=== PROVIDED DATA ===

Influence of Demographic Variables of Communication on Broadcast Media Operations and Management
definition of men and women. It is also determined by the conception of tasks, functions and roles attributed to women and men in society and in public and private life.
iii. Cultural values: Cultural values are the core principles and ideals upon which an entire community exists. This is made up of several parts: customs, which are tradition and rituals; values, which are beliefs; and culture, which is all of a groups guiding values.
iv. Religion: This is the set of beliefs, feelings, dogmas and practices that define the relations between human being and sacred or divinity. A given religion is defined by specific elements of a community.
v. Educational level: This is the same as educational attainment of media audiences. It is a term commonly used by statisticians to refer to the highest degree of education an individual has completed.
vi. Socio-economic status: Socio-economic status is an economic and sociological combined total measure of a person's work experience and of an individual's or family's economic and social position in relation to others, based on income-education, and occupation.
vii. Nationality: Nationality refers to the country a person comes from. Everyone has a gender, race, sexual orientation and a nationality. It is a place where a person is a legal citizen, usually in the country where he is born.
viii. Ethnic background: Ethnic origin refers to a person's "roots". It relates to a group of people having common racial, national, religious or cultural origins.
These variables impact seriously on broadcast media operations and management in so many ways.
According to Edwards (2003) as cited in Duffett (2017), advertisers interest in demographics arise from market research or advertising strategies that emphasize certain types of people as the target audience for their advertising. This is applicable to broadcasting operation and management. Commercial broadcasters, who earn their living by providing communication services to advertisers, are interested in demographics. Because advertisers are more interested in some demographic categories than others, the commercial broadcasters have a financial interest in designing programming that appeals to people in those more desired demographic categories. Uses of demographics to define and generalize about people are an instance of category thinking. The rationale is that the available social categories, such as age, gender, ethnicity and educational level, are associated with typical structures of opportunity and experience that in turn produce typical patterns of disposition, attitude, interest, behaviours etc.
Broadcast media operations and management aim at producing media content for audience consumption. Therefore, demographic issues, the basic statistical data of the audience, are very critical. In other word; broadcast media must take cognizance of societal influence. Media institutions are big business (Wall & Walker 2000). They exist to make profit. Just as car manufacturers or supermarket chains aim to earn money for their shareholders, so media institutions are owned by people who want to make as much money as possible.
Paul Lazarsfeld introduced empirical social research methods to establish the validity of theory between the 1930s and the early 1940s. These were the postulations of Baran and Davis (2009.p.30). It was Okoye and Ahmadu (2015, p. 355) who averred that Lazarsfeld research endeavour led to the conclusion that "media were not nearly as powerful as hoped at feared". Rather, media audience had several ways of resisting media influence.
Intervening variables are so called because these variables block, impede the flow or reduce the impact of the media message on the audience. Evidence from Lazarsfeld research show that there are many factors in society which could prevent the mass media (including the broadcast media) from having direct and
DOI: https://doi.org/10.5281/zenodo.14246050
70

===

* [BRIEF]:
When you answer, output each line of the data exactly as given, from its first line up to and including the one with "iii. Cultural values: Cultural".

* [FINAL ANSWER]:
Influence of Demographic Variables of Communication on Broadcast Media Operations and Management
definition of men and women. It is also determined by the conception of tasks, functions and roles attributed to women and men in society and in public and private life.
iii. Cultural values: Cultural values are the core principles and ideals upon which an entire community exists. This is made up of several parts: customs, which are tradition and rituals; values, which are beliefs; and culture, which is all of a groups guiding values.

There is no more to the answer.